### Brief
Among the entries below, extract exactly the lines that run from the one with "par les prisons métropolitaines ou le dépôt" through the one with "dépôt. Ils protestent", both ends included.

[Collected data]
◇ ◇ ◇

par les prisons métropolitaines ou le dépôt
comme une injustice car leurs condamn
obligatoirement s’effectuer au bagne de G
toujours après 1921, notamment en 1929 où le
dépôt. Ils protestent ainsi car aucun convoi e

◇ ◇ ◇

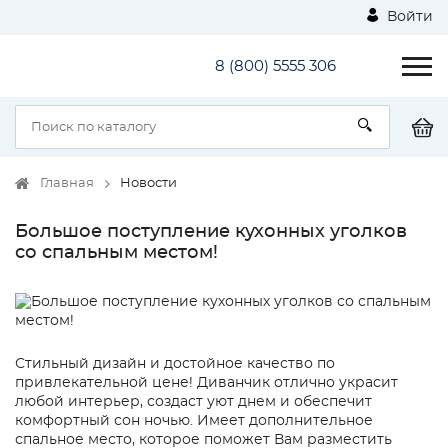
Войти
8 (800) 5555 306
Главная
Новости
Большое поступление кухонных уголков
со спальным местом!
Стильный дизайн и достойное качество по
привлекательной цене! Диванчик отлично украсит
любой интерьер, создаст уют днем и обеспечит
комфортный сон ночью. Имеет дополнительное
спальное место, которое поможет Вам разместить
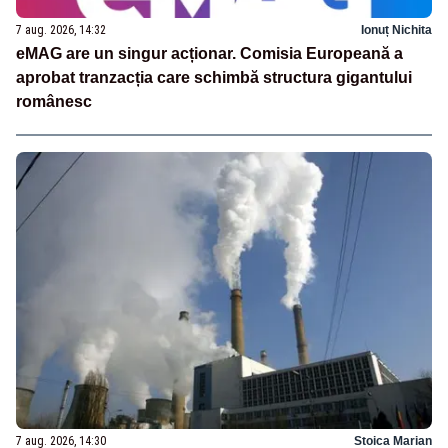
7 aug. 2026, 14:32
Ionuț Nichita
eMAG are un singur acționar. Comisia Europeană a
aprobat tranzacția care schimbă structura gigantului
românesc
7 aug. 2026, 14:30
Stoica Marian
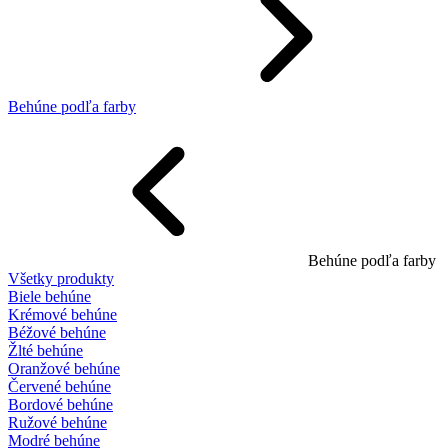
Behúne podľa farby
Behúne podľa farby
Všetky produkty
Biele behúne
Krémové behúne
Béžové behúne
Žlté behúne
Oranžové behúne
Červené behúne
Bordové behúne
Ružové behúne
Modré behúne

◇ ◇ ◇

### Response
par les prisons métropolitaines ou le dépôt
comme une injustice car leurs condamn
obligatoirement s’effectuer au bagne de G
toujours après 1921, notamment en 1929 où le
dépôt. Ils protestent ainsi car aucun convoi e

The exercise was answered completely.